'How to convert array with properties to typed object

Here is a MWE:

type Obj = {n: number}
type Arr = [number] & Obj

const arr = [1] as Arr
arr.n = 1;

console.log(arr) // [1]
console.log(arr as Obj) // [1]
const b = {};
Object.assign(b, arr);
console.log(b as Obj) // {"0": 1, "n": 1}

// expected result: {n: 1}

Playground Link

In other words, when receiving a type Arr I'd like to be able to cast it to Obj.

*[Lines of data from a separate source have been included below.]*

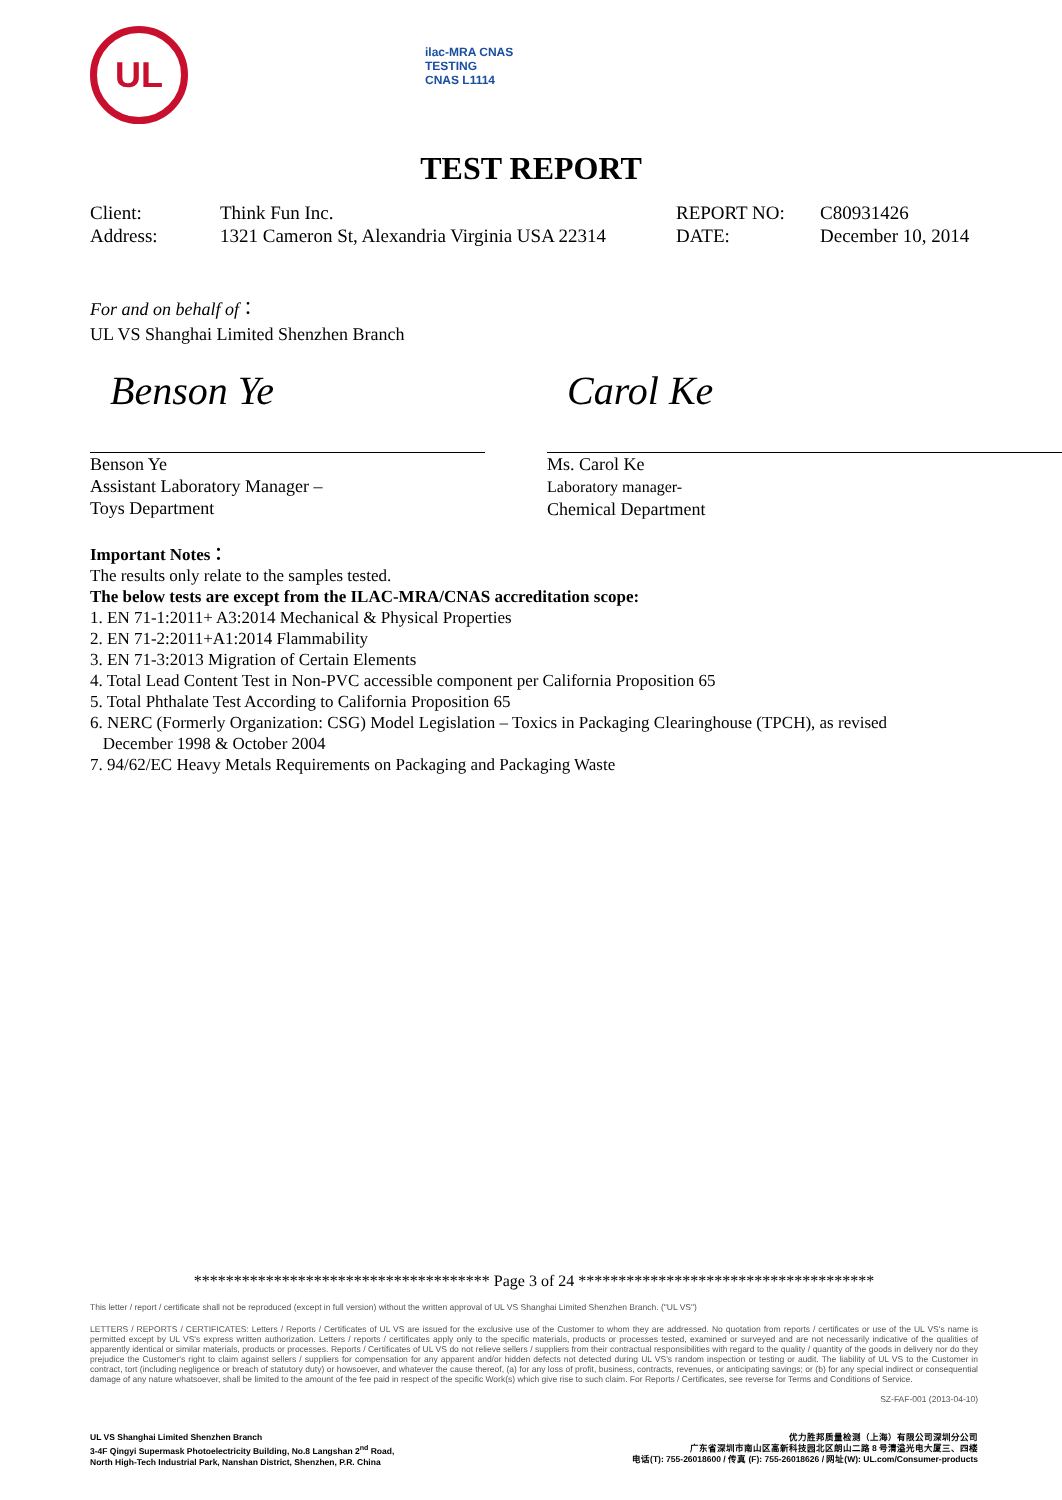UL
ilac-MRA CNAS
TESTING
CNAS L1114
TEST REPORT
Client:
Think Fun Inc.
REPORT NO:
C80931426
Address:
1321 Cameron St, Alexandria Virginia USA 22314
DATE:
December 10, 2014
For and on behalf of：
UL VS Shanghai Limited Shenzhen Branch
Benson Ye
Benson Ye
Assistant Laboratory Manager –
Toys Department
Carol Ke
Ms. Carol Ke
Laboratory manager-
Chemical Department
Important Notes：
The results only relate to the samples tested.
The below tests are except from the ILAC-MRA/CNAS accreditation scope:
1. EN 71-1:2011+ A3:2014 Mechanical & Physical Properties
2. EN 71-2:2011+A1:2014 Flammability
3. EN 71-3:2013 Migration of Certain Elements
4. Total Lead Content Test in Non-PVC accessible component per California Proposition 65
5. Total Phthalate Test According to California Proposition 65
6. NERC (Formerly Organization: CSG) Model Legislation – Toxics in Packaging Clearinghouse (TPCH), as revised
December 1998 & October 2004
7. 94/62/EC Heavy Metals Requirements on Packaging and Packaging Waste
************************************* Page 3 of 24 *************************************
This letter / report / certificate shall not be reproduced (except in full version) without the written approval of UL VS Shanghai Limited Shenzhen Branch. ("UL VS")
LETTERS / REPORTS / CERTIFICATES: Letters / Reports / Certificates of UL VS are issued for the exclusive use of the Customer to whom they are addressed. No quotation from reports / certificates or use of the UL VS's name is permitted except by UL VS's express written authorization. Letters / reports / certificates apply only to the specific materials, products or processes tested, examined or surveyed and are not necessarily indicative of the qualities of apparently identical or similar materials, products or processes. Reports / Certificates of UL VS do not relieve sellers / suppliers from their contractual responsibilities with regard to the quality / quantity of the goods in delivery nor do they prejudice the Customer's right to claim against sellers / suppliers for compensation for any apparent and/or hidden defects not detected during UL VS's random inspection or testing or audit. The liability of UL VS to the Customer in contract, tort (including negligence or breach of statutory duty) or howsoever, and whatever the cause thereof, (a) for any loss of profit, business, contracts, revenues, or anticipating savings; or (b) for any special indirect or consequential damage of any nature whatsoever, shall be limited to the amount of the fee paid in respect of the specific Work(s) which give rise to such claim. For Reports / Certificates, see reverse for Terms and Conditions of Service.
SZ-FAF-001 (2013-04-10)
UL VS Shanghai Limited Shenzhen Branch
3-4F Qingyi Supermask Photoelectricity Building, No.8 Langshan 2<sup>nd</sup> Road,
North High-Tech Industrial Park, Nanshan District, Shenzhen, P.R. China
优力胜邦质量检测（上海）有限公司深圳分公司
广东省深圳市南山区高新科技园北区朗山二路 8 号清溢光电大厦三、四楼
电话(T): 755-26018600 / 传真 (F): 755-26018626 / 网址(W): UL.com/Consumer-products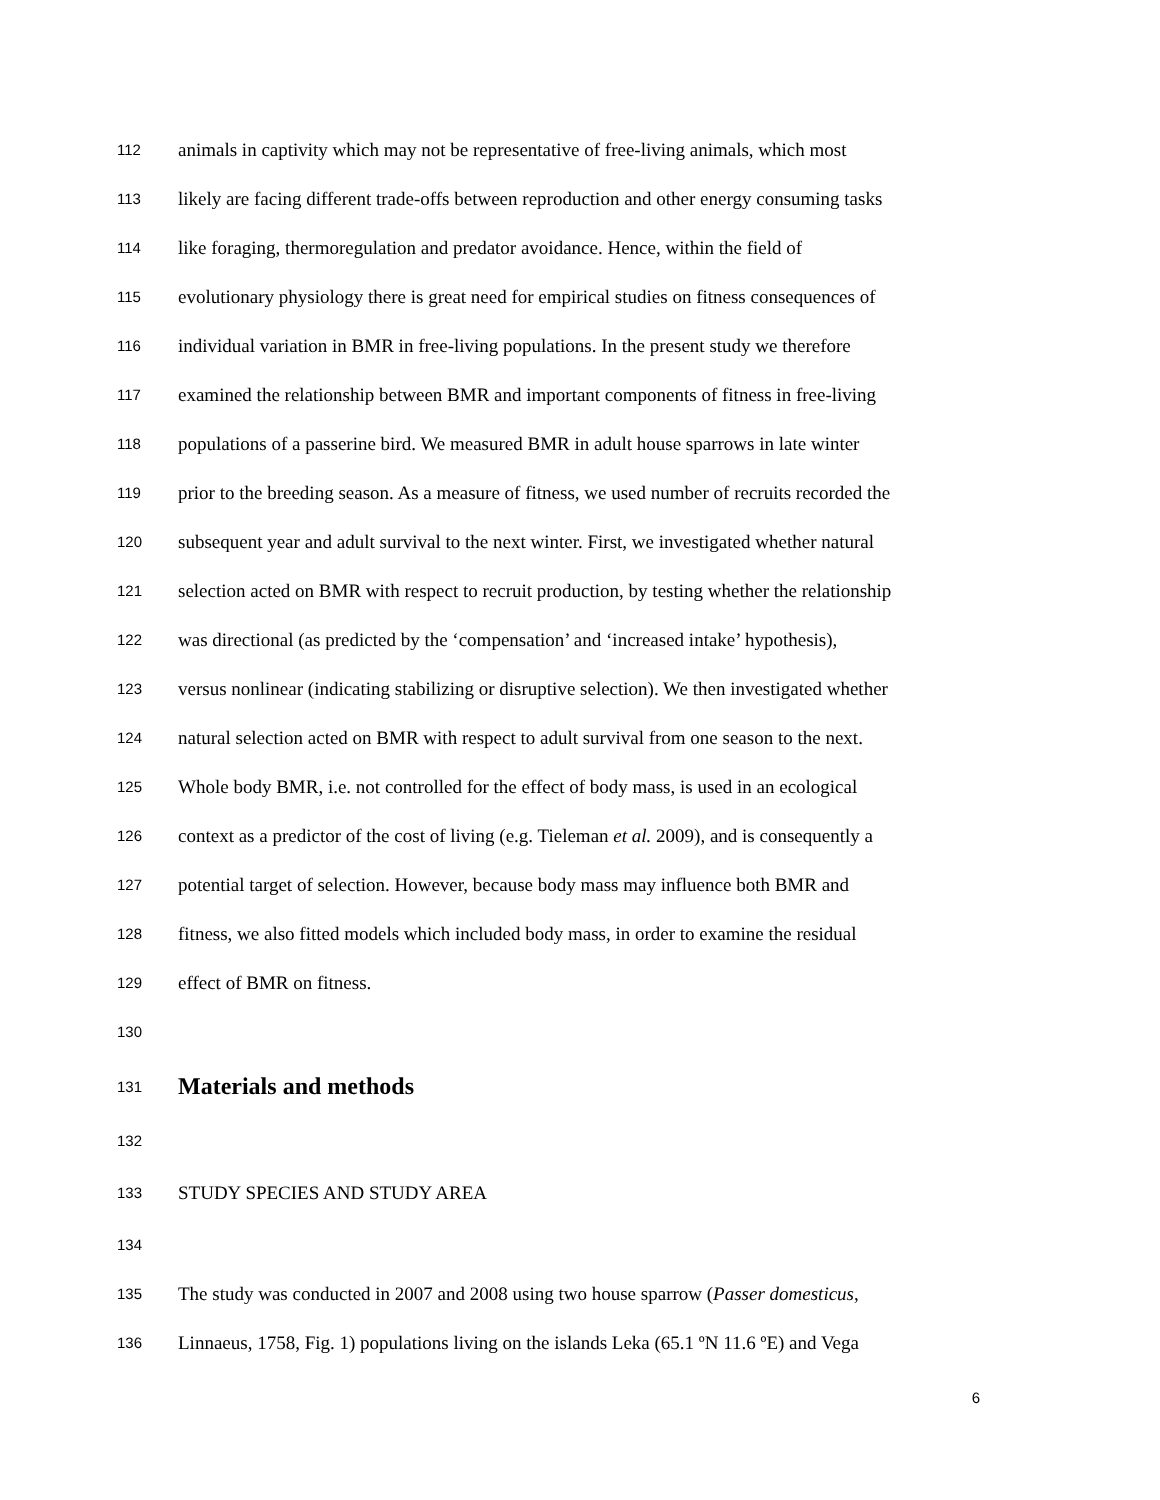112 animals in captivity which may not be representative of free-living animals, which most
113 likely are facing different trade-offs between reproduction and other energy consuming tasks
114 like foraging, thermoregulation and predator avoidance. Hence, within the field of
115 evolutionary physiology there is great need for empirical studies on fitness consequences of
116 individual variation in BMR in free-living populations. In the present study we therefore
117 examined the relationship between BMR and important components of fitness in free-living
118 populations of a passerine bird. We measured BMR in adult house sparrows in late winter
119 prior to the breeding season. As a measure of fitness, we used number of recruits recorded the
120 subsequent year and adult survival to the next winter. First, we investigated whether natural
121 selection acted on BMR with respect to recruit production, by testing whether the relationship
122 was directional (as predicted by the ‘compensation’ and ‘increased intake’ hypothesis),
123 versus nonlinear (indicating stabilizing or disruptive selection). We then investigated whether
124 natural selection acted on BMR with respect to adult survival from one season to the next.
125 Whole body BMR, i.e. not controlled for the effect of body mass, is used in an ecological
126 context as a predictor of the cost of living (e.g. Tieleman et al. 2009), and is consequently a
127 potential target of selection. However, because body mass may influence both BMR and
128 fitness, we also fitted models which included body mass, in order to examine the residual
129 effect of BMR on fitness.
130
131 Materials and methods
132
133 STUDY SPECIES AND STUDY AREA
134
135 The study was conducted in 2007 and 2008 using two house sparrow (Passer domesticus,
136 Linnaeus, 1758, Fig. 1) populations living on the islands Leka (65.1 ºN 11.6 ºE) and Vega
6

I'm looking for an automatic cast, ie a solution only using types and high-level functions, not based on this specific type. In other words

b = {n: arr.n}

is not acceptable but I would also be pleased with something like

b = {k: arr[k] for k in Obj} // does not make sense but just to illustrate the diff with above

Some more context

In my problem the type I'm receiving (using ethers.js) is always like an array with named properties that are exactly the same as the one in the array, but with a name. In my test (using chai=4.3.4), I don't want to do

expect({n: arr.n}).to.deep.eq(expectedValue)

for each property.

For example, function signature could be

  tokenMetadata(
    pointer: string,
    items: BigNumberish[],
    overrides?: CallOverrides
  ): Promise<
    [
      string,
      string,
      string,
      ([string, string] & { trait_type: string; value: string })[]
    ] & {
      image: string;
      description: string;
      name: string;
      attributes: ([string, string] & { trait_type: string; value: string })[];
    }
  >

and the arrayish part of it just bothers me



Solution 1:[1]

It sounds like at runtime you want to extract the non-array properties of an augmented array so you can use them with:

expect(theObjectPartsOnly).to.deep.eq(expectedValue)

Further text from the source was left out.